A Fulton County judge has sued her clerk of court, asking that she be compelled to perform duties that the judge said are not being done.

Chief Magistrate Judge Cassandra Kirk filed the suit last week against Superior Court Clerk Cathelene "Tina" Robinson, saying that she was not performing the duties she agreed to when she was appointed to take over magistrate court responsibilities in 2016.

Both Kirk and Robinson are elected officials.

The Magistrate Court is responsible for everything from evictions and first appearance hearings to garnishments and abandoned motor vehicles.

“It’s incredibly frustrating,” Kirk said of her issues with Robinson. “It’s difficult to imagine that citizens are getting the best, and that is what I believe they deserve.”

Kirk said Robinson has directed magistrate employees to do Superior Court work, and those actions have presented significant obstacles for the Magistrate Court. They include delays answering phone calls and processing documents. The clerk’s setup requires people who need magistrate services to go between three different locations, Kirk said.

The challenges mean unnecessary confusion and bureaucratic challenges for people accessing the court, she said, and have led to missed court dates and other missed deadlines.

Kirk and Robinson have twice been through mediation to deal with the complaints, and have had other meetings and interventions since 2017. Filing the legal request, Kirk said, was a last resort to try to fix a number of issues that lead to inefficiencies in the court system.

“At this point, my hands are tied,” she said.

But Robinson’s attorneys disagreed, saying that Robinson has made “every effort” to work and collaborate with Kirk. In an email, attorney George Lawson said Kirk was mistaken in her belief that she had any ability to supervise either Robinson or the clerk of court’s budget.

“Magistrate Judge Kirk obviously has some other hidden agenda that Ms. Robinson has no knowledge of nor control over,” Lawson wrote. Kirk denied that she did.

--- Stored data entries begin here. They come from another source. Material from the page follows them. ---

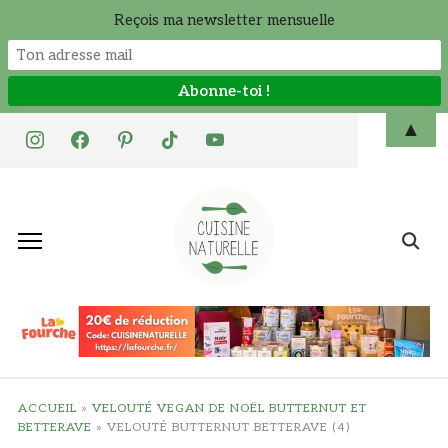
Reçois ma newsletter mensuelle
Skip
▲
instagram
facebook
pinterest
tiktok
youtube
to
content
Search
for:
ACCUEIL
»
VELOUTÉ VEGAN DE NOËL BUTTERNUT ET
BETTERAVE
»
VELOUTÉ BUTTERNUT BETTERAVE (4)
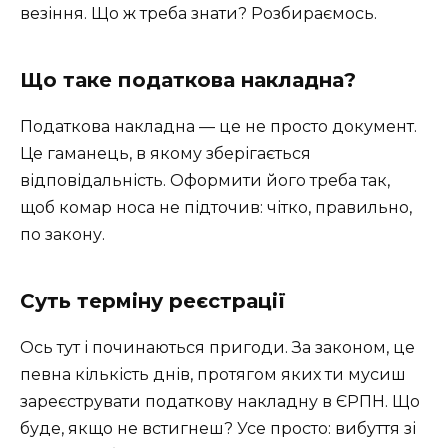
везіння. Що ж треба знати? Розбираємось.
Що таке податкова накладна?
Податкова накладна — це не просто документ.
Це гаманець, в якому зберігається
відповідальність. Оформити його треба так,
щоб комар носа не підточив: чітко, правильно,
по закону.
Суть терміну реєстрації
Ось тут і починаються пригоди. За законом, це
певна кількість днів, протягом яких ти мусиш
зареєструвати податкову накладну в ЄРПН. Що
буде, якщо не встигнеш? Усе просто: вибуття зі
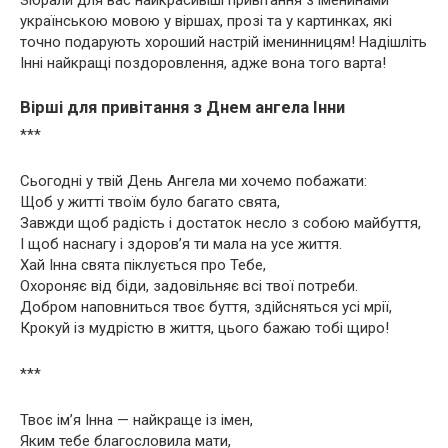
українською мовою у віршах, прозі та у картинках, які
точно подарують хороший настрій іменинницям! Надішліть
Інні найкращі поздоровлення, адже вона того варта!
Вірші для привітання з Днем ангела Інни
***
Сьогодні у твій День Ангела ми хочемо побажати:
Щоб у житті твоїм було багато свята,
Завжди щоб радість і достаток несло з собою майбуття,
І щоб наснагу і здоров’я ти мала на усе життя.
Хай Інна свята піклується про Тебе,
Охороняє від біди, задовільняє всі твої потреби.
Добром наповниться твоє буття, здійсняться усі мрії,
Крокуй із мудрістю в життя, цього бажаю тобі щиро!
***
Твоє ім’я Інна — найкраще із імен,
Яким тебе благословила мати,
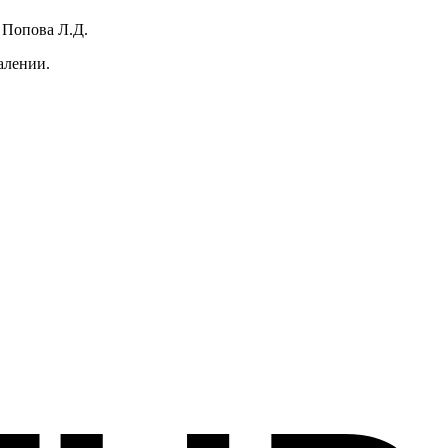
 Попова Л.Д.
алении.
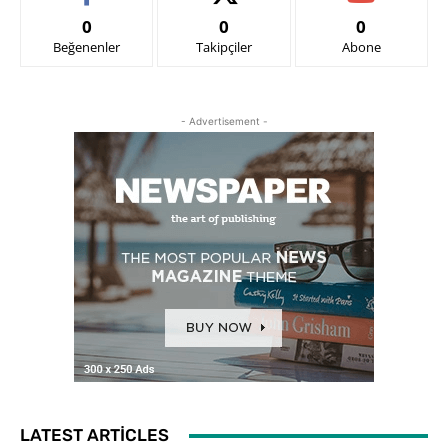
0
0
0
Beğenenler
Takipçiler
Abone
- Advertisement -
LATEST ARTICLES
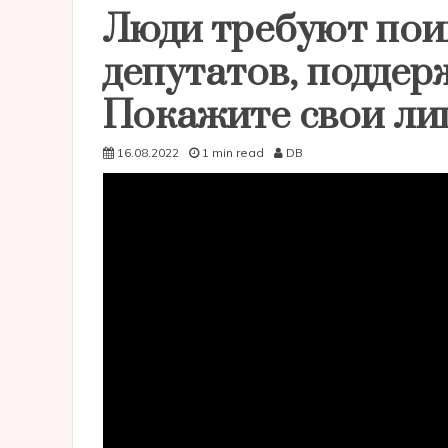
Люди требуют пои
депутатов, поддер
Покажите свои ли
16.08.2022
1 min read
DB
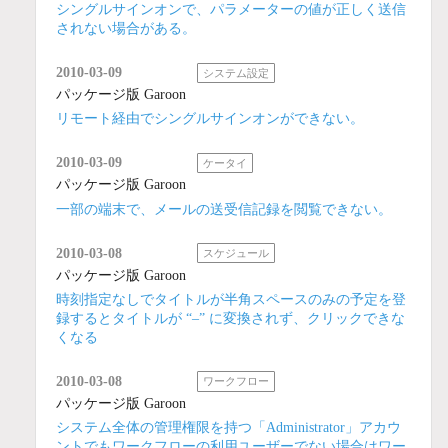
シングルサインオンで、パラメーターの値が正しく送信
されない場合がある。
2010-03-09
システム設定
パッケージ版 Garoon
リモート経由でシングルサインオンができない。
2010-03-09
ケータイ
パッケージ版 Garoon
一部の端末で、メールの送受信記録を閲覧できない。
2010-03-08
スケジュール
パッケージ版 Garoon
時刻指定なしでタイトルが半角スペースのみの予定を登
録するとタイトルが “–” に変換されず、クリックできな
くなる
2010-03-08
ワークフロー
パッケージ版 Garoon
システム全体の管理権限を持つ「Administrator」アカウ
ントでもワークフローの利用ユーザーでない場合はワー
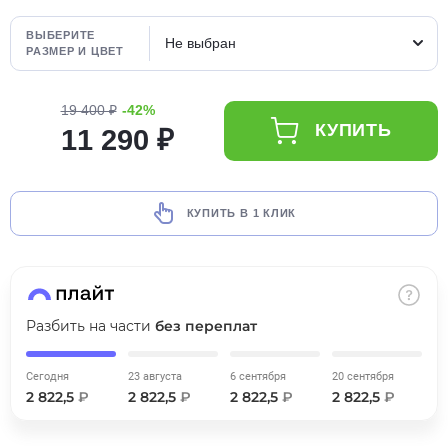
об оплате Плайтом
ВЫБЕРИТЕ
Не выбран
РАЗМЕР И ЦВЕТ
19 400 ₽
-42%
Остались вопросы?
25
КУПИТЬ
11 290 ₽
8 800 302-02-51
plait.ru
раз в 2
недели
КУПИТЬ В 1 КЛИК
Разбить на части
без переплат
Сегодня
23 августа
6 сентября
20 сентября
2 822,5
₽
2 822,5
₽
2 822,5
₽
2 822,5
₽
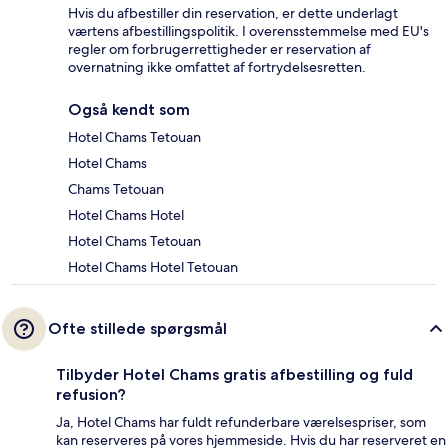
Hvis du afbestiller din reservation, er dette underlagt
værtens afbestillingspolitik. I overensstemmelse med EU's
regler om forbrugerrettigheder er reservation af
overnatning ikke omfattet af fortrydelsesretten.
Også kendt som
Hotel Chams Tetouan
Hotel Chams
Chams Tetouan
Hotel Chams Hotel
Hotel Chams Tetouan
Hotel Chams Hotel Tetouan
Ofte stillede spørgsmål
Tilbyder Hotel Chams gratis afbestilling og fuld
refusion?
Ja, Hotel Chams har fuldt refunderbare værelsespriser, som
kan reserveres på vores hjemmeside. Hvis du har reserveret en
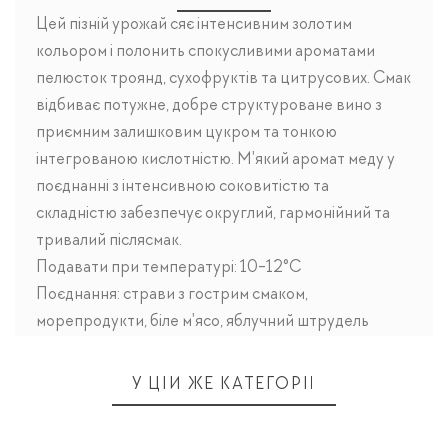
Цей пізній урожай сяє інтенсивним золотим
кольором і полонить спокусливими ароматами
пелюсток троянд, сухофруктів та цитрусових. Смак
відбиває потужне, добре структуроване вино з
приємним залишковим цукром та тонкою
інтегрованою кислотністю. М'який аромат меду у
поєднанні з інтенсивною соковитістю та
складністю забезпечує округлий, гармонійний та
тривалий післясмак.
Подавати при температурі: 10-12°C
Поєднання: страви з гострим смаком,
морепродукти, біле м'ясо, яблучний штрудель
У ЦІЙ ЖЕ КАТЕГОРІЇ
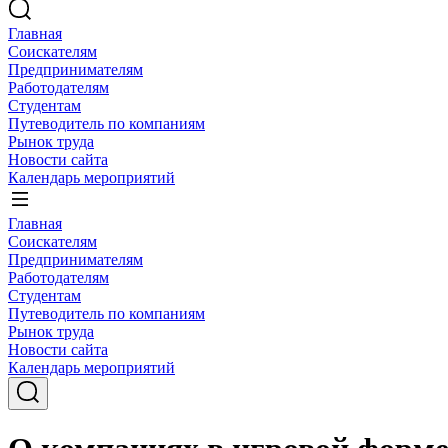
Главная
Соискателям
Предпринимателям
Работодателям
Студентам
Путеводитель по компаниям
Рынок труда
Новости сайта
Календарь мероприятий
Главная
Соискателям
Предпринимателям
Работодателям
Студентам
Путеводитель по компаниям
Рынок труда
Новости сайта
Календарь мероприятий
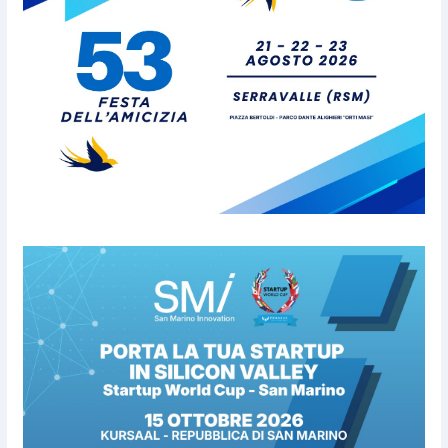
Caccuri celebra Roberto Sergio:
cittadinanza onoraria, chiavi
della città e premio alla carriera
7 Agosto 2026
Anche la FSGC nella nuova
partnership tra FIFA+ e DAZN
7 Agosto 2026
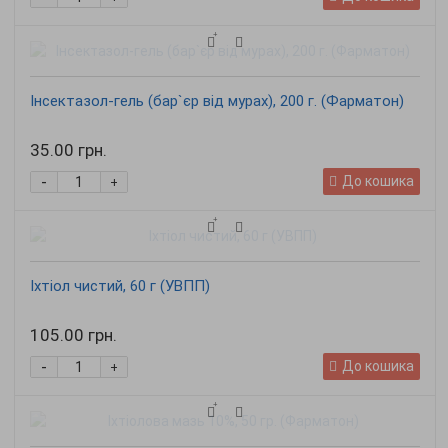
Інсектазол-гель (бар`єр від мурах), 200 г. (Фарматон)
35.00 грн.
-
До кошика
+
Іхтіол чистий, 60 г (УВПП)
105.00 грн.
-
До кошика
+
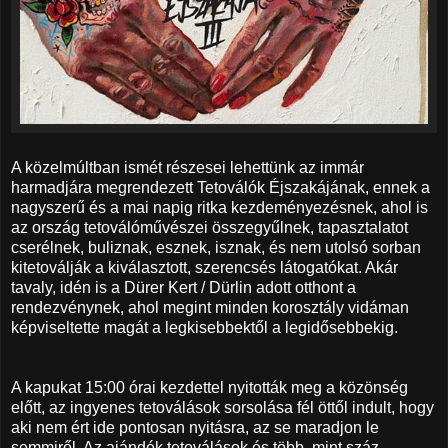
A közelmúltban ismét részesei lehettünk az immár
harmadjára megrendezett Tetoválók Éjszakájának, ennek a
nagyszerű és a mai napig ritka kezdeményezésnek, ahol is
az ország tetoválóművészei összegyűlnek, tapasztalatot
cserélnek, buliznak, esznek, isznak, és nem utolsó sorban
kitetoválják a kiválasztott, szerencsés látogatókat. Akár
tavaly, idén is a Dürer Kert / Dürlin adott otthont a
rendezvénynek, ahol megint minden korosztály vidáman
képviseltette magát a legkisebbektől a legidősebbekig.
A kapukat 15:00 órai kezdettel nyitották meg a közönség
előtt, az ingyenes tetoválások sorsolása fél öttől indult, hogy
aki nem ért ide pontosan nyitásra, az se maradjon le
semmiről. Az ajándék tetoválások és több, mint száz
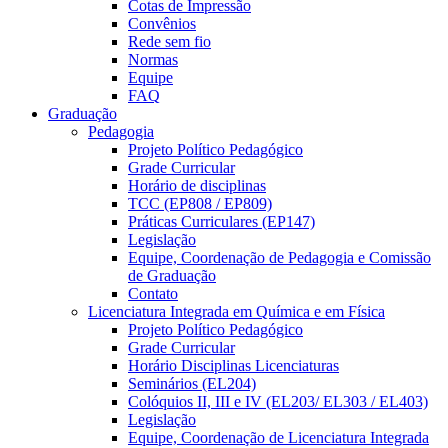
Cotas de Impressão
Convênios
Rede sem fio
Normas
Equipe
FAQ
Graduação
Pedagogia
Projeto Político Pedagógico
Grade Curricular
Horário de disciplinas
TCC (EP808 / EP809)
Práticas Curriculares (EP147)
Legislação
Equipe, Coordenação de Pedagogia e Comissão
de Graduação
Contato
Licenciatura Integrada em Química e em Física
Projeto Político Pedagógico
Grade Curricular
Horário Disciplinas Licenciaturas
Seminários (EL204)
Colóquios II, III e IV (EL203/ EL303 / EL403)
Legislação
Equipe, Coordenação de Licenciatura Integrada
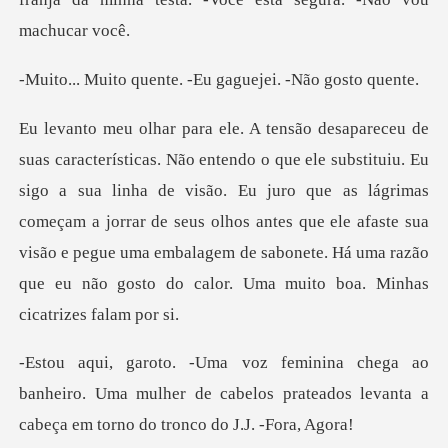
ente. -Eu gaguejei
go a sua linha de visão. Eu juro que as lágrimas
começam a jorrar de seus olhos antes que ele afaste sua
visão e peg
anheiro. Uma mulher de cabelos prateados levanta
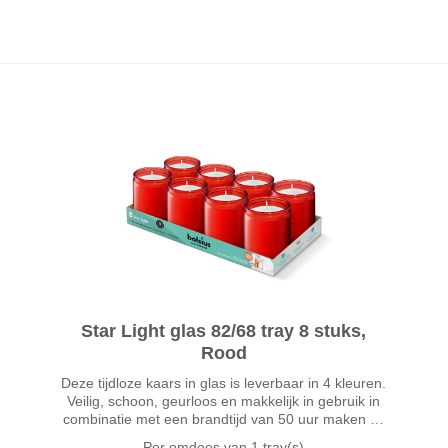
Star Light glas 82/68 tray 8 stuks,
Rood
Deze tijdloze kaars in glas is leverbaar in 4 kleuren.
Veilig, schoon, geurloos en makkelijk in gebruik in
combinatie met een brandtijd van 50 uur maken dit
tot een favoriet voor professioneel gebruik. Met de
Per omdoos van
1 tray(s)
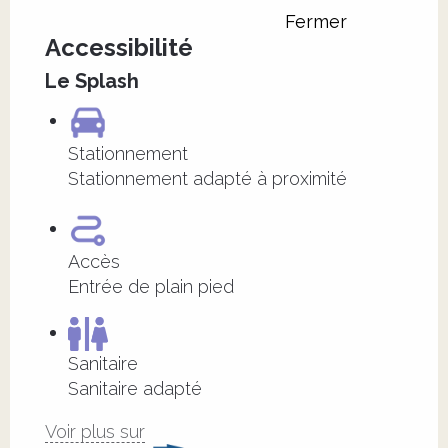
Fermer
Accessibilité
Le Splash
Stationnement
Stationnement adapté à proximité
Accès
Entrée de plain pied
Sanitaire
Sanitaire adapté
Voir plus sur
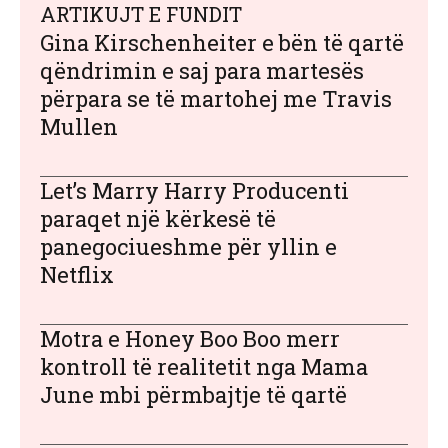
ARTIKUJT E FUNDIT
Gina Kirschenheiter e bën të qartë
qëndrimin e saj para martesës
përpara se të martohej me Travis
Mullen
Let’s Marry Harry Producenti
paraqet një kërkesë të
panegociueshme për yllin e
Netflix
Motra e Honey Boo Boo merr
kontroll të realitetit nga Mama
June mbi përmbajtje të qartë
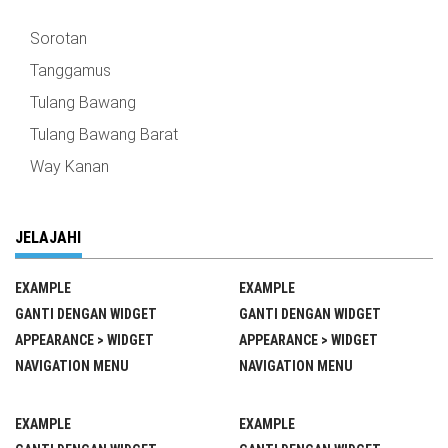
Sorotan
Tanggamus
Tulang Bawang
Tulang Bawang Barat
Way Kanan
JELAJAHI
EXAMPLE
EXAMPLE
GANTI DENGAN WIDGET
GANTI DENGAN WIDGET
APPEARANCE > WIDGET
APPEARANCE > WIDGET
NAVIGATION MENU
NAVIGATION MENU
EXAMPLE
EXAMPLE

Robert James, the former DeKalb County district attorney, said cases of judges suing their clerks is “highly unusual.” Typically, he said, a magistrate clerk would be subordinate to a judge. But it’s different when both are elected officials.

The lawsuit, he said, is the “nuclear option.”

“If the chief judge feels or believes that the clerk is not fulfilling her responsibilities according to law, she has a responsibility to do something about it,” he said. “Ultimately, it’s the people who suffer.”

Magistrate Court, James said, touches a lot of people. If its operations aren’t running smoothly, he said, the rights of a number of people are compromised.

“If things aren’t being done the way they ought to be done in Magistrate Court, it’s of extreme importance,” he said.

But Bill Stone, an attorney who has represented clerks in the past, said Kirk’s suit is “just dead on arrival.”

“Nobody has the right to micromanage the way the clerk does her job,” Stone said. “She’s charged with getting the work done.”

Kirk’s suit said that Robinson’s magistrate duties “exclusively consist” of those assigned by the judge, something Lawson denied.

Stone said the case would end up being more of a political issue than a legal one. Fulton County commissioners directed Robinson to take on the magistrate duties, and Kirk does not have the ability to choose a different clerk.

Marvin Arrington, a Fulton County commissioner, said he was hopeful the pair would be able to resolve their differences. Both Kirk and Robinson are “reasonable people,” he said.

“The rub is the clerk is an elected clerk, and she’s a constitutional officer,” Arrington said. “In her department, in what she’s elected to do, she’s got full control.”